In a summary of Brennan’s conversations with Udall and Feinstein, the CIA contact laid out what they said Brennan told Udall about the Panetta Review. The review was really a series of drafts that summarized material already provided to the committee, the CIA contact said. These drafts were never completed or reviewed by CIA leadership, the contact said, because the agency’s Office of the General Counsel decided that creating such an internal review “could potentially complicate” an ongoing Justice Department investigation of the detention and interrogation program. The Panetta Review covered less than half of the material provided to the committee and was deliberative, the CIA contact said, and so it was “not appropriate” to share with the Senate Intelligence Committee.

“I’m told Senator Udall said that he appreciated the call and would get back to the Director with any concerns,” the email concludes.

That summary broadly echoes a description of the Panetta Review that Martha Lutz, head of the CIA’s Litigation Support Unit, made in a public court filing in December 2014. There, Lutz described the review as a series of over 40 drafts created by a varying group of around 10 CIA personnel and contractors detailed to the agency’s Special Review Team between mid-2009 and mid-2010, when the Office of General Counsel decided the review might “complicate” a Department of Justice Investigation.


“The documents remain in draft form, were never completed, and were not presented as final products to the Director or other senior CIA leaders,” Lutz wrote.

In a follow-up email on Jan. 9, 2014, the Udall staffer disputed some of what the CIA contact said about how the call between Udall and Brennan went. “According to Sen. Udall, after he heard from the Director, he said something about how there appears to be a disconnect between his own team’s understanding of the nature of this document/summaries and what he heard from the Director,” the staffer wrote. The staffer then said Udall wanted them to talk about setting up another call with Brennan.
============
Write out the passage of the text on the Panetta Review that opens with "In a follow-up" and closes with "call with Brennan.", swapping "staffer" for "aide". The listing has no connection to the text on the Panetta Review.

**INFORMATION:**
============
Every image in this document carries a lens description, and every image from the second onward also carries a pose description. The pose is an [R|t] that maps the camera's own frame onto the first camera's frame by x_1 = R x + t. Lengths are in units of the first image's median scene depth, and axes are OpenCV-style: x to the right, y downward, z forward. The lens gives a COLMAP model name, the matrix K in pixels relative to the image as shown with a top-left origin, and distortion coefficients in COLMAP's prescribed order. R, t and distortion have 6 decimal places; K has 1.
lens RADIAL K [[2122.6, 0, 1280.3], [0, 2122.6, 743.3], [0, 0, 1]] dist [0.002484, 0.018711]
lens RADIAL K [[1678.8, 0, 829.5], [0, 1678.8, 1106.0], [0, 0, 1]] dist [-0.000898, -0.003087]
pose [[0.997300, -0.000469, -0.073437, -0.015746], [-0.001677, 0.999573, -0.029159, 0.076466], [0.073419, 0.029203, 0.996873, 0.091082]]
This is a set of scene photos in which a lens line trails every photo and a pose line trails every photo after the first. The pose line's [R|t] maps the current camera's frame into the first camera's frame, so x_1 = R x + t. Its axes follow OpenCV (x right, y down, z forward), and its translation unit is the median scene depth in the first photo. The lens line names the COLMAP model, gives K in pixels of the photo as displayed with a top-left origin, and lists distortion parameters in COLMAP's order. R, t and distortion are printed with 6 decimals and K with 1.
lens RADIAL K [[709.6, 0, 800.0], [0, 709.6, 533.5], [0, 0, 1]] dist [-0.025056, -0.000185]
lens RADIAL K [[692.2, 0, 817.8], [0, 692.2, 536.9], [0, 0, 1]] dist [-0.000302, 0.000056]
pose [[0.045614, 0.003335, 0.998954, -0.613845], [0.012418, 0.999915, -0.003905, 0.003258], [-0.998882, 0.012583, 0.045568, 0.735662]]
============
**TASK RESPONSE:**
In a follow-up email on Jan. 9, 2014, the Udall aide disputed some of what the CIA contact said about how the call between Udall and Brennan went. “According to Sen. Udall, after he heard from the Director, he said something about how there appears to be a disconnect between his own team’s understanding of the nature of this document/summaries and what he heard from the Director,” the aide wrote. The aide then said Udall wanted them to talk about setting up another call with Brennan.